-- Entries supplied follows --
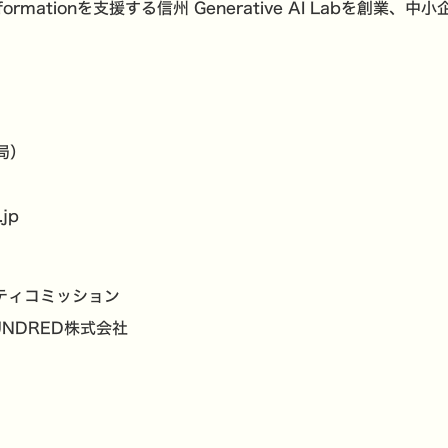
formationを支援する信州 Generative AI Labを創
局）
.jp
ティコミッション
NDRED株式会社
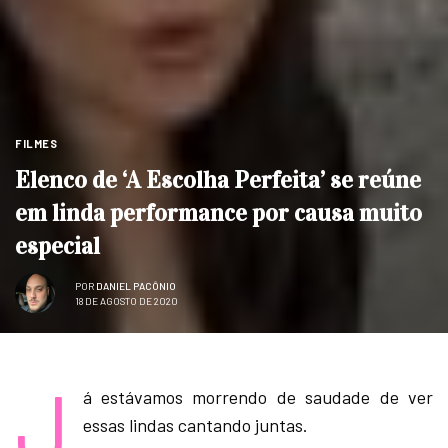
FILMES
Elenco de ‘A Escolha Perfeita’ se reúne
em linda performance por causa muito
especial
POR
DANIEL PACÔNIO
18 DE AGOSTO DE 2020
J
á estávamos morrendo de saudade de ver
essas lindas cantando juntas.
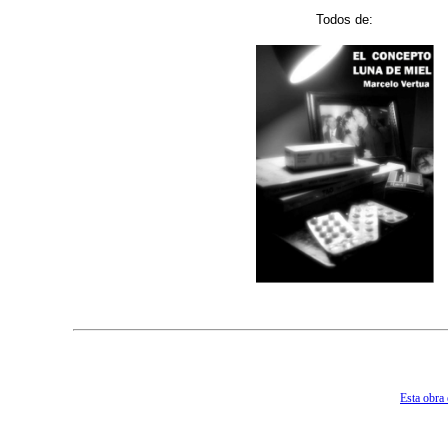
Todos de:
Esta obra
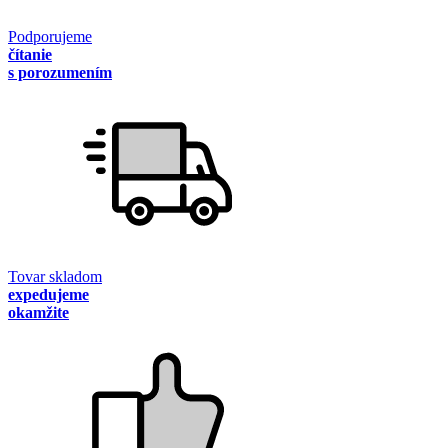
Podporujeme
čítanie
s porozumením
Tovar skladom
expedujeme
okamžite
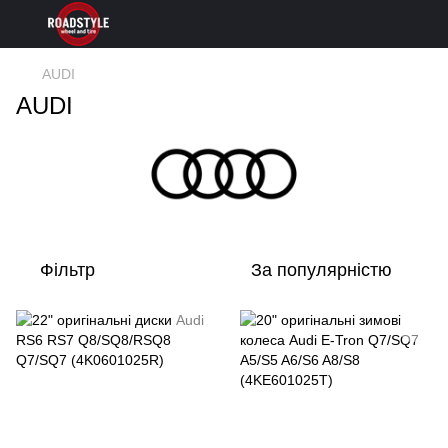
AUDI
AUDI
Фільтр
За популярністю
-- Entries supplied concluded --
Copy every line of text from all of the records above character for character, and leave the pictures out of your answer.

◆ Exercise solution
formationを支援する信州 Generative AI Labを創
局）
.jp
ティコミッション
NDRED株式会社
FILMES
Elenco de ‘A Escolha Perfeita’ se reúne
em linda performance por causa muito
especial
POR
DANIEL PACÔNIO
18 DE AGOSTO DE 2020
J
á estávamos morrendo de saudade de ver
essas lindas cantando juntas.
Todos de:
Esta obra
Podporujeme
čítanie
s porozumením
Tovar skladom
expedujeme
okamžite
AUDI
AUDI
Фільтр
За популярністю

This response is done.